Pensadores sin crédito

Pensadores sin crédito – Antonio López Ortega

Un amigo colaborador de diarios españoles me dice: “Es difícil conseguir opiniones equilibradas en Venezuela.” Me hace el comentario en medio de un dossier que sobre Venezuela quiere hacer una revista cultural. A los que pueden tener posiciones críticas, los llaman sesgados, y nada se publica sin que haya una contraparte o una opinión contraria. En eso, Venezuela ha entrado a una nueva categorización: nada de lo que escribe u opina, incluso viniendo de una gran pluma, merece crédito si no se consigue la opinión contraria o alterna.
---+---
CONSIGNA -
Copia de nuevo la parte del fragmento sobre las opiniones en Venezuela que abre con las palabras "Pensadores sin crédito –" y cierra con "contraria o alterna.". Sustituye "opinión contraria" por "opinión opuesta".

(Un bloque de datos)
---+---
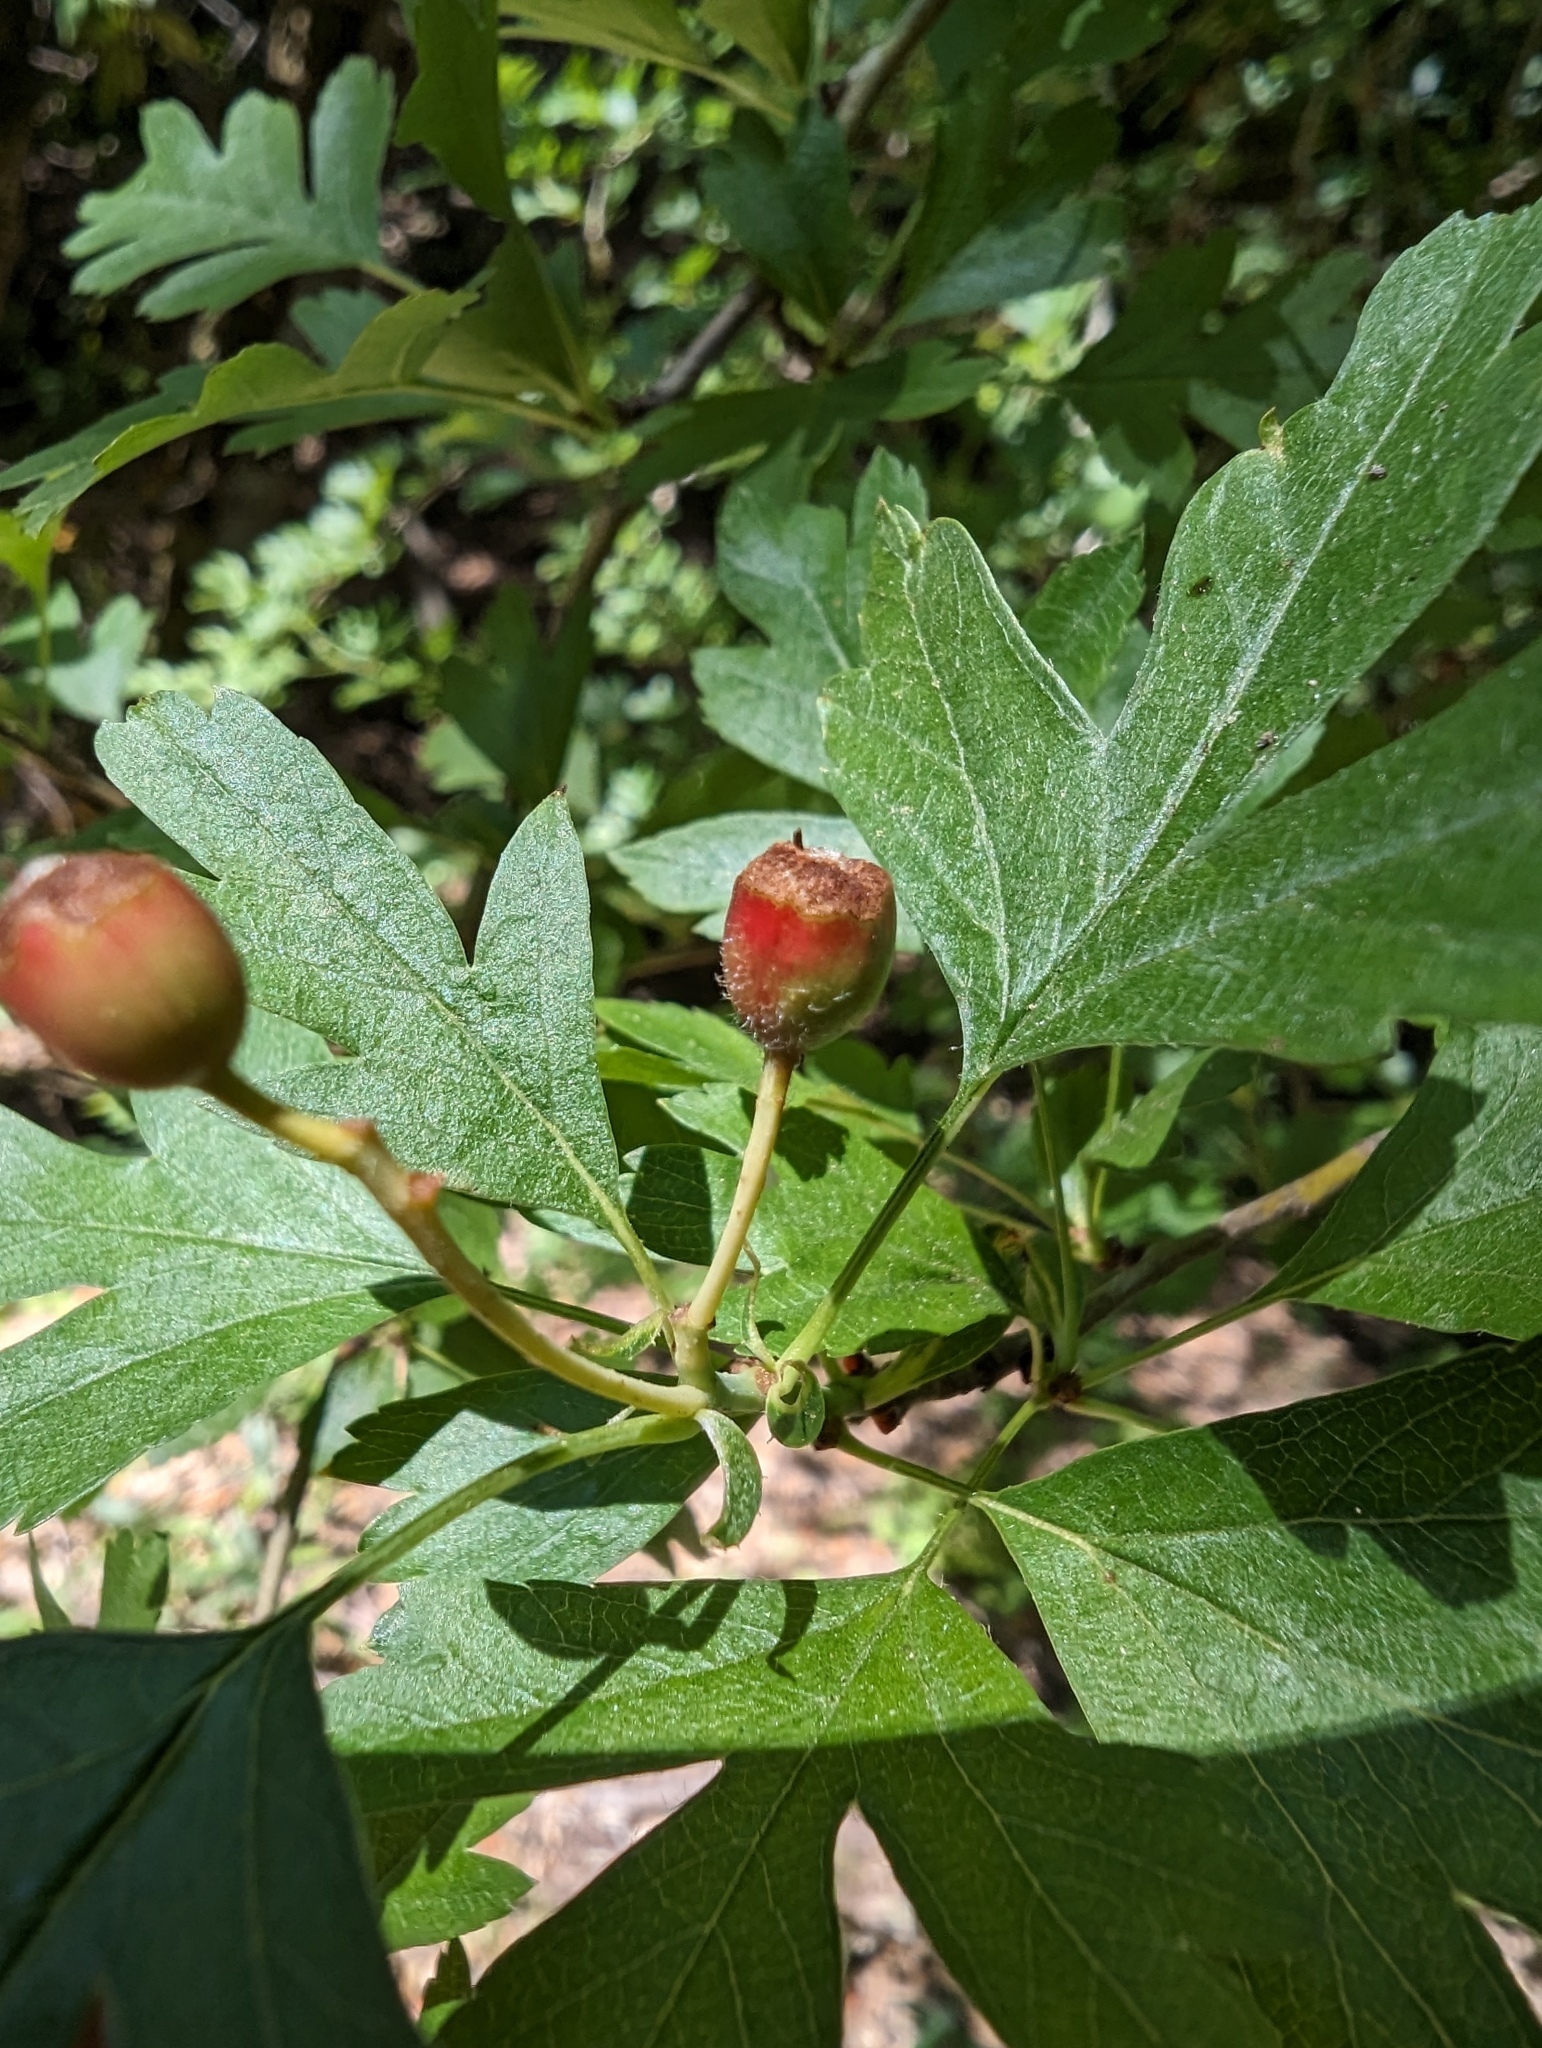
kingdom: Plantae
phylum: Tracheophyta
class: Magnoliopsida
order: Rosales
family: Rosaceae
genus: Crataegus
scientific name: Crataegus monogyna
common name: Hawthorn
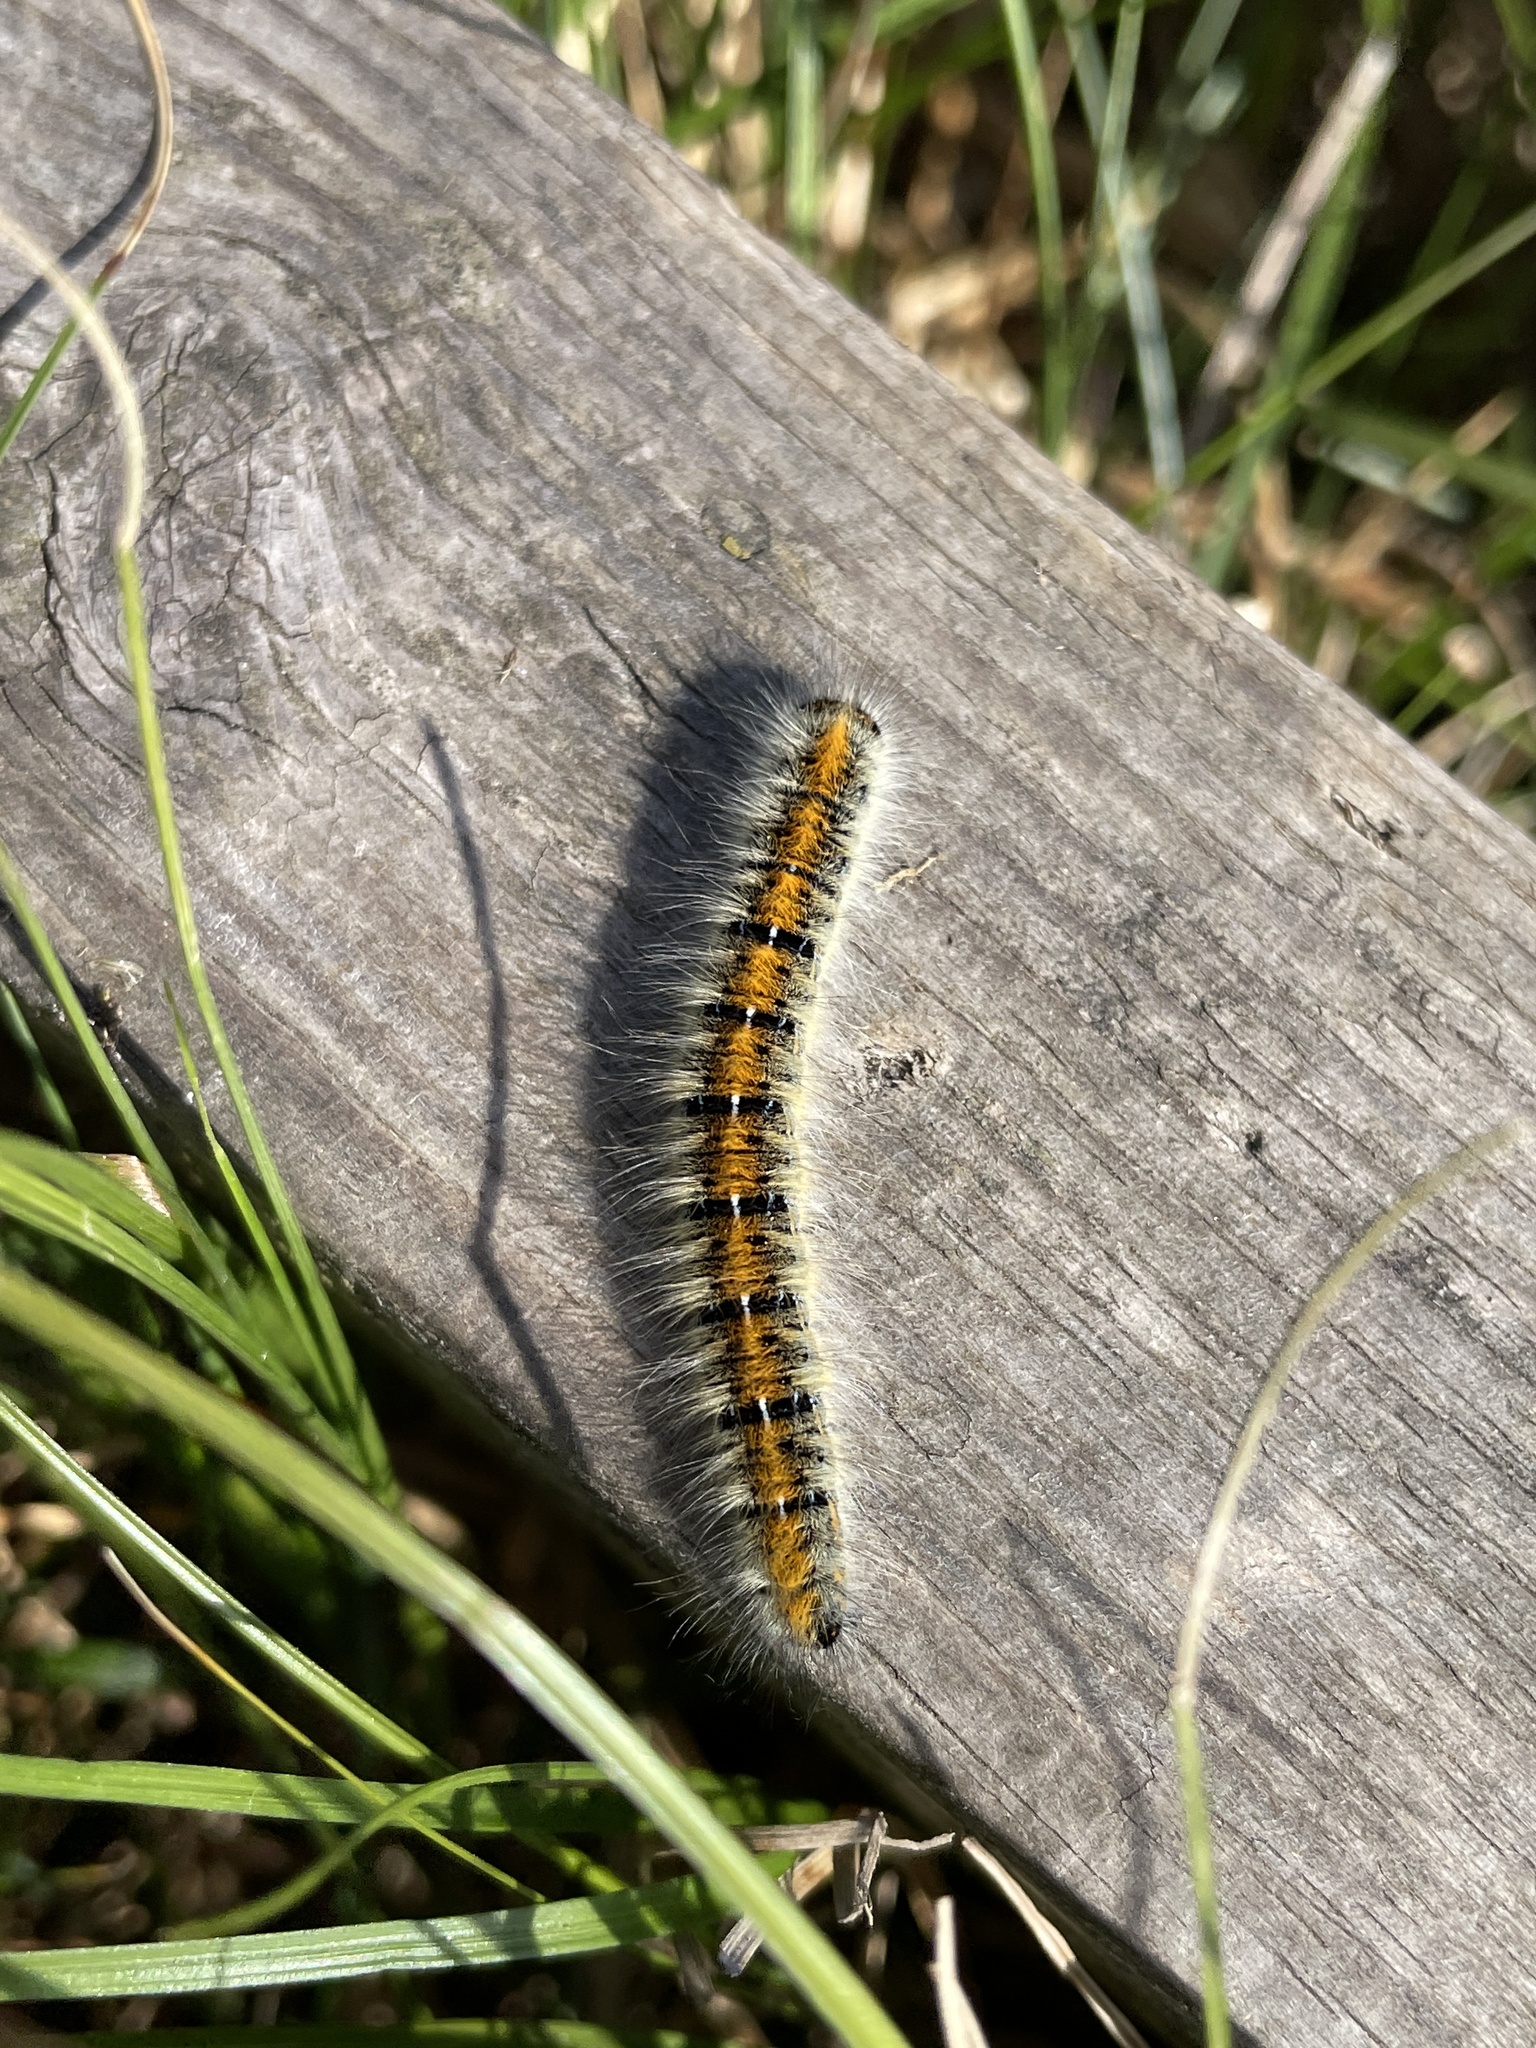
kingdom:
---+---
RESULTADO -
Pensadores sin crédito – Antonio López Ortega

Un amigo colaborador de diarios españoles me dice: “Es difícil conseguir opiniones equilibradas en Venezuela.” Me hace el comentario en medio de un dossier que sobre Venezuela quiere hacer una revista cultural. A los que pueden tener posiciones críticas, los llaman sesgados, y nada se publica sin que haya una contraparte o una opinión opuesta. En eso, Venezuela ha entrado a una nueva categorización: nada de lo que escribe u opina, incluso viniendo de una gran pluma, merece crédito si no se consigue la opinión opuesta o alterna.